In an email response, NSE said that it is supportive of all matters that are in the best interest of the Indian markets and investors. "Interoperability of clearing corporations is a material change to the existing market structure and is therefore being evaluated across multiple dimensions including risk management, technology, legal and operational matters, "said NSE spokesperson.
Sebi expert panel in a recent meeting with exchanges and trading members discussed the disruptions in the functioning of a stock exchange and the respective clearing corporations. It had discussed the importance and need of single clearing corporation and cited recent past instances of trading halt occurred due to technical glitch, cyber-attack, natural and man-made calamity and so on.
It highlighted that such incidence affects the whole market since the trading member would be unable to square off open positions of investors resulting in high losses. The panel has also constituted three sub-committees-- risk management, technical issues and operational issues and asked them to submit report on this.
"Sebi has involved various market infrastructure entities including exchanges and we are working with all entities. Regulator through working groups constituted by it is evaluating all these aspects in greater detail. Sebi will decide its way forward after considering inputs from the working group," said NSE.
Sources say that Sebi is now actively considering the proposal first suggested by KV Kamath Committee in 2015. The issue came into spotlight when market witnessed technical glitches in two of the major stock exchanges. On September 4, 2017, Multi-Commodity Exchange halted trading system for over 45 minutes due to technical glitch. While in July 2017, NSE also faced disruption for more than three hours due to unidentified software problem.
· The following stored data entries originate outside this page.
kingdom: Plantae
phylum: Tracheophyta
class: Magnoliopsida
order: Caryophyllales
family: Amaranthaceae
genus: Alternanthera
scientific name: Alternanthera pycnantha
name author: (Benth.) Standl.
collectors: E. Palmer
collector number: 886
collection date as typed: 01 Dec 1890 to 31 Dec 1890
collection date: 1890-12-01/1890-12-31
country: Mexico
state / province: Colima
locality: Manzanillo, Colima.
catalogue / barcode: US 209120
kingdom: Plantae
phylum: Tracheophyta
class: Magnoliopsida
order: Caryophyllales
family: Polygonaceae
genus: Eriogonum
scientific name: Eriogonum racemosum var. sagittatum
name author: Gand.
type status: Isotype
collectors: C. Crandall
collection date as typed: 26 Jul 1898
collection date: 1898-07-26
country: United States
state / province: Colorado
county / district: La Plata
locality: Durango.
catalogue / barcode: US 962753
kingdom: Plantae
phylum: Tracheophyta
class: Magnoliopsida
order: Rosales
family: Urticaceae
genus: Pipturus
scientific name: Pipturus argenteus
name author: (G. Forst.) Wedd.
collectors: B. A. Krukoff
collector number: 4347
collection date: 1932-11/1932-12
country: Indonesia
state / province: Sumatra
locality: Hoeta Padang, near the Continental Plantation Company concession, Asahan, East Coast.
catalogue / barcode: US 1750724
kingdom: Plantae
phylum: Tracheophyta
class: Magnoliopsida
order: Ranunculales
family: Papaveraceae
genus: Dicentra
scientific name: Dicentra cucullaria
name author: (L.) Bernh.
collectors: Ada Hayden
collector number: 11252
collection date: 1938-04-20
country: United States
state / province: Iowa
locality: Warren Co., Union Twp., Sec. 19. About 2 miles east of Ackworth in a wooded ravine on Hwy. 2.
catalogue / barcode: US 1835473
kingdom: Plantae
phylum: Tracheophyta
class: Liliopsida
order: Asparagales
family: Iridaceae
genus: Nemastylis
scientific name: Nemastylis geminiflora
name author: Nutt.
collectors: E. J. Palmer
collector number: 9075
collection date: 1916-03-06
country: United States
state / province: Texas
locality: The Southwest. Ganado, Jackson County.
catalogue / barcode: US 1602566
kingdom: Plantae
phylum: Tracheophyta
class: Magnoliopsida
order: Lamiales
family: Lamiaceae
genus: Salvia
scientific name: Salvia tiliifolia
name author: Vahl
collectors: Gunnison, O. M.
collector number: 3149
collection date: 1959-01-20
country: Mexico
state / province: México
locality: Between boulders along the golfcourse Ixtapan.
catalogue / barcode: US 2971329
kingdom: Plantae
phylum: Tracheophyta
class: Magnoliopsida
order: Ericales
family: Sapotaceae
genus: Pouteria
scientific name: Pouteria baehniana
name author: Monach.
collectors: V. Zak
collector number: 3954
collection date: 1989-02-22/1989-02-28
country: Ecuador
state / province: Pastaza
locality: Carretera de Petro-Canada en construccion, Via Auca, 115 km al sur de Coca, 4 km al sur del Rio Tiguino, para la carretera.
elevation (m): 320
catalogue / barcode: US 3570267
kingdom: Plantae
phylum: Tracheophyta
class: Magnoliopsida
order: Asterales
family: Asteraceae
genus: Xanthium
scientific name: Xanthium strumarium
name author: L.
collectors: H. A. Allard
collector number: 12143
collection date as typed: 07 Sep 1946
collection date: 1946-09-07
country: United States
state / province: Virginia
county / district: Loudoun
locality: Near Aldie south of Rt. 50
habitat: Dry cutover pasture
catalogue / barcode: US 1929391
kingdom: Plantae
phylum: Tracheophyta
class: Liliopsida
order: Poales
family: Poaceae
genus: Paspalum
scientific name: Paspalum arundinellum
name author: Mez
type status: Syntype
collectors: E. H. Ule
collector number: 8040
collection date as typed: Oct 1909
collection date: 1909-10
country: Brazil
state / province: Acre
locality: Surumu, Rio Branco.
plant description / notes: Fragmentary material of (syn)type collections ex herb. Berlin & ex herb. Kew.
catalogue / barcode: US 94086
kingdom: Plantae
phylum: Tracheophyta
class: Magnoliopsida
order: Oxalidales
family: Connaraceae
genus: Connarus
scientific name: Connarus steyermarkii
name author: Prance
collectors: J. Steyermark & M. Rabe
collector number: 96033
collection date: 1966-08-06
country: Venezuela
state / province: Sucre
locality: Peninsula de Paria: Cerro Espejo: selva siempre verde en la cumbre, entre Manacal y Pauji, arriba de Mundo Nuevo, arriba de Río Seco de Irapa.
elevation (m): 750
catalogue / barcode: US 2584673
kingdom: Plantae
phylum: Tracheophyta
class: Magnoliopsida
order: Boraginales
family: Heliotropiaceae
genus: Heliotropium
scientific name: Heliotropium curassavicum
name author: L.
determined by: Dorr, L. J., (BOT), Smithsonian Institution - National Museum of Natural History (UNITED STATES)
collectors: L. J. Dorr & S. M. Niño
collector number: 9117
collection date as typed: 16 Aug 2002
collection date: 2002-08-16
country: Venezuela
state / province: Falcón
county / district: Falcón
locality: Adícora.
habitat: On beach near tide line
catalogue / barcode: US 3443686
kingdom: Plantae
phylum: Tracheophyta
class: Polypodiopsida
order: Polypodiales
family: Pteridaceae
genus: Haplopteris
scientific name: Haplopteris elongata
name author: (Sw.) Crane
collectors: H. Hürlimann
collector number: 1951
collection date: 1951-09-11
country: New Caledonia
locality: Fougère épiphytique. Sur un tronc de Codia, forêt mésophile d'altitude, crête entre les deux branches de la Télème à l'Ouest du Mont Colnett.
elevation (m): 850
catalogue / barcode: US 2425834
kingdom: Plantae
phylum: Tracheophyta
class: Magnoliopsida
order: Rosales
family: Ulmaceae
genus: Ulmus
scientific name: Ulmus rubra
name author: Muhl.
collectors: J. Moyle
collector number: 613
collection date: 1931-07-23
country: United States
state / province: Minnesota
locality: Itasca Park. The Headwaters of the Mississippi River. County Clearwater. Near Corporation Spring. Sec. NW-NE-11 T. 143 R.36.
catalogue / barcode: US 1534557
Earlier also, BSE had to halt trading due to network outage.
Sebi panel is of view that if interoperability had been operational, the uncertainty and confusion in the market would have been abated since such glitches also affect clearing corporations.
Further, the interpretability would give brokers/trading members an option to execute trades on more than one stock exchanges and help them optimize their funds better.
Currently, a broker's business is constrained by the collateral to be deposited with each clearing corporations. With interoperability in place, investors can deposit their collateral with the preferred clearing corporation and also take advantage if the lower costs provided by the other stock exchange.
Besides, the single clearing corporation would also help brokers netting of settlement which would help lower risk and hence lower the margins. "Currently, we cannot achieve the full potential of netting benefits received from the current portfolio margining system as our position fragmented across clearing corporations," said one broker on the condition of anonymity.
At present, all exchanges have their clearing corporations, which is a critical link in the stock trade settlement system. Indian Clearing Corporation, National Securities Clearing Corporation and MCX-SX Clearing Corporation settle all the trades.